Ah, it’s also in the documentation:

Top level bindings

are unaffected by Strict. […] Reason: there is no good moment to force them, until first use.

atravers · January 27, 2024, 9:56pm

Prior to the appearance of these these 35 pages the choice to use the push/enter or eval/apply styles was largely arbitrary. But in GHC, the eval/apply implementation did avoid a irritating source of complexity:

(page 3)

push/enter requires a stack like no other: stack-walking is more difficult, and compiling to an intermediate language like C or C-- is awkward or impossible.

and primarily for this reason, the push/enter implementation was abandoned. Now just imagine what could also be abandoned if GHC (like proto-Rust eventually did) no longer had GC…

Alright, back to this example of yours:

…if this was difficult, can I at least assume that something like

x :: Int#
x = ...

or:

x :: Unlifted @!%$&# ...
x = ...

would be similarly as awkward?

jaror · January 27, 2024, 10:17pm

Yes, the unlifted part is what I have worked on (!10841). The main issue is that unlifted variables must never be thunks, so they need to be fully evaluated before the program starts. And GHC has no way of evaluating code at compile-time in a reliable way (constant propagation and similar optimisations don’t give any guarantees).

So I started out with the idea to allow only constants be bound in this way, so instead of 1 + 2 + 3 you would have to write I# 6# (or more precisely the unlifted equivalent of that). Even number literals are a problem because they are desugared to fromInteger function calls.

At the moment it has stranded a bit on implementing the required semantics in the GHCi bytecode interpreter, which does not have the ability to allocate a Haskell value as static data. It currently just makes every top-level variable a thunk. The native back end did already have that ability as an optimization, so I initially thought it would be pretty easy.

atravers · January 27, 2024, 11:20pm

So why are we here yet again discussing the relative merits of unlifted/unboxed types vs “unlifted classes/families” vs strictness annotations vs etc, etc, etc, etc :

State monad - memory exhausted

There is an infinite number of ways for GC-based Haskell programs to “leak space”.
Haskell implementations like GHC are finite programs.
Therefore it will never be possible for any Haskell implementation to “plug all of those leaks”.

So if you want a “leak-free” Haskell, then you want a Haskell without a garbage-collected heap - all non-trivial attempts to do otherwise will ultimately be futile.

→ **What you need to do**
1 - Repeat every line of the records below word for word.
2 - Go on with the forum thread about top-level bindings and space leaks in GHC, starting after its last sentence.

→ **Records to use**
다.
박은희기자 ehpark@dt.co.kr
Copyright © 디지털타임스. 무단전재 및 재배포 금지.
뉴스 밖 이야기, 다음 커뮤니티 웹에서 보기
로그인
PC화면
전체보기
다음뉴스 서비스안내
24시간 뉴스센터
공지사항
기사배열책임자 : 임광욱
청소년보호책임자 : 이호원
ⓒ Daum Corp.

→ **Responses to the tasks**
1 -
다.
박은희기자 ehpark@dt.co.kr
Copyright © 디지털타임스. 무단전재 및 재배포 금지.
뉴스 밖 이야기, 다음 커뮤니티 웹에서 보기
로그인
PC화면
전체보기
다음뉴스 서비스안내
24시간 뉴스센터
공지사항
기사배열책임자 : 임광욱
청소년보호책임자 : 이호원
ⓒ Daum Corp.

2 -
For example, and as successful as it was, optimistic evaluation would still be prone to retaining too much space. If speculative evaluation is interrupted “too early”, then an overly-spacious thunk may not be replaced with its more-compact result.

In the context of I/O models:

Similarly, needing to use advanced evaluation techniques just to circumvent the glaring deficiencies of garbage-collected heaps is also unsatisfactory.

jaror · January 27, 2024, 11:45pm

I don’t believe it is possible to have a practical Haskell without a garbage collected heap. At least not unless you want to fall back on manual memory management like Rust has.

The only evidence you’ve provided that it would be possible is a paper that describes a “storeless” and “heapless” semantics in a theoretical sense. As far as I understand the semantics they describe are transforming the programs themselves. So instead of allocating to a heap it will just make the program larger. And I see no mention of memory reclamation, so that would be equivalent to simply never running the GC in a Haskell program. Then pretty much every program will be one big leak.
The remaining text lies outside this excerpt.